With commissions like the Arrow Collar Man (as well as other illustrations he drew for clothing companies), Leyendecker fundamentally created the image of an all-American male in the first few decades of the 20th century. Like today’s adverts, it was aspirational not just in terms of making consumers want the product but also in making them want to be the model. Without all the imagery we have today (digital and otherwise), Leyendecker’s males—tall and distinguished with a firm jaw and a distant look in their eyes—were one of the few aesthetic idols available to American men and boys. Of course, Leyendecker couldn’t have illustrated every advertisement out there, but as commercial illustration came into its own, it’s fair to say that he inspired an industry of copycats. His touch was everywhere.

A cover for the ‘‘Post’’ from 1932

4. His model was his biggest secret

It’s slightly ironic that Leyendecker defined the aspirational male because a key part of his identity would likely have been shunned while he lived. For most of his adult life, he cohabitated with Charles Beach, in what many biographers have assumed to be a gay relationship. (Similarly, critics have noted Leyendecker’s skill and affinity for putting his subjects in borderline homoerotic stances, situations, and spaces.) In fact, Beach served as Leyendecker’s model for much of his career, including the famous Arrow Collar Man. In this way, a gay man found his likeness on doorsteps of homes across the country that might have felt funny letting in anyone they found too “queer.” As Collecters Weekly put it, “Before Rockwell, a Gay Artist Defined the Perfect American Male.”
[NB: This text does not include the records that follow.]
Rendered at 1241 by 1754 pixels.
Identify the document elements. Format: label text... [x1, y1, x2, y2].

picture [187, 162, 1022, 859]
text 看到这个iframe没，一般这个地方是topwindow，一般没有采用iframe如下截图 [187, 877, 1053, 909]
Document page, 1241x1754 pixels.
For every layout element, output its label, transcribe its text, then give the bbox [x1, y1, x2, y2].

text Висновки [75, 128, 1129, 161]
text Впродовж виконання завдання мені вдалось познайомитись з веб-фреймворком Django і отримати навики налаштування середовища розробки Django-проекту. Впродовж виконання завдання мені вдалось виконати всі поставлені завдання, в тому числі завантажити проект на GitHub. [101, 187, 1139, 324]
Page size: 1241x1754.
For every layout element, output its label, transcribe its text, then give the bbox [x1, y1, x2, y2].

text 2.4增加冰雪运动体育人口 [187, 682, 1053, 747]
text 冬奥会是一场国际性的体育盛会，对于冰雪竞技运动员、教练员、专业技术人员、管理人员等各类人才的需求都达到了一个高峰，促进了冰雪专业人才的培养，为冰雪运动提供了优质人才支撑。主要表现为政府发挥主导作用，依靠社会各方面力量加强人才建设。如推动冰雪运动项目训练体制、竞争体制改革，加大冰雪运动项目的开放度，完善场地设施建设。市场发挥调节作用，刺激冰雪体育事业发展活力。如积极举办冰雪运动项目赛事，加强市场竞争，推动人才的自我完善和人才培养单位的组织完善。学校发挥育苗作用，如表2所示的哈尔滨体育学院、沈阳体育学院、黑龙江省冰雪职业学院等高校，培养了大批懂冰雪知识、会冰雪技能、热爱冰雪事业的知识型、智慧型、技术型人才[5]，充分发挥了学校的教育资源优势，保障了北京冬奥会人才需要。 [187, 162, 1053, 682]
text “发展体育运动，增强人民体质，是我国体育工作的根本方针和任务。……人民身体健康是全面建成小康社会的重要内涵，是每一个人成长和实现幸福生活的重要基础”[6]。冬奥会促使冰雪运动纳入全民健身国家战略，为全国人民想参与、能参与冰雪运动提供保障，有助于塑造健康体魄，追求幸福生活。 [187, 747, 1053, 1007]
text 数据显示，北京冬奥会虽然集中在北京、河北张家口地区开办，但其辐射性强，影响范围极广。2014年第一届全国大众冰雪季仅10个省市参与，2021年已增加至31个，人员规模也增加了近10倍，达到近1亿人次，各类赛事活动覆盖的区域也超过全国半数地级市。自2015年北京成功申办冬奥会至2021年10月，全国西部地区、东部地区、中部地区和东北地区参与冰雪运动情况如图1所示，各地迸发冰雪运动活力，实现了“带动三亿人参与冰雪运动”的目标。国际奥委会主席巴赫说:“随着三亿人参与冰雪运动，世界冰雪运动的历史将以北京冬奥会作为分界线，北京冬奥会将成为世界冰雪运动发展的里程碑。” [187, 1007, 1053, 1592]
An illustration by Leyendecker

5. His decline wasn’t pretty—or public

Leyendecker was a man of his time (in part because he helped mold it). Like the rest of the country, the ’20s were a highpoint that only made the ’30s all the more devastating. In the ’20s, he and Beach held galas for friends and, more importantly, key gatekeepers. Their home gradually became a beacon for celebrities and artists. But as the economy crashed, his commissions starkly decreased, and he had to pull back on a lot of the spending that had fueled his social extravagance. As the years rolled on, he regained work but never what he’d had before. When he passed away in 1954, he hadn’t been seen in public for some time at the behest of Beach, reportedly.

Leyendecker lived a long and complicated life, one that was hidden behind his very public creations. In this way, he mirrored the times even more than some biographers give him credit for. After all, if the Post’s covers captured what Americans aspired to, it was a reality quite distinct from the one they lived. What they found on the page didn’t represent what was happening off it. The same could be said for the man who drew their dreams.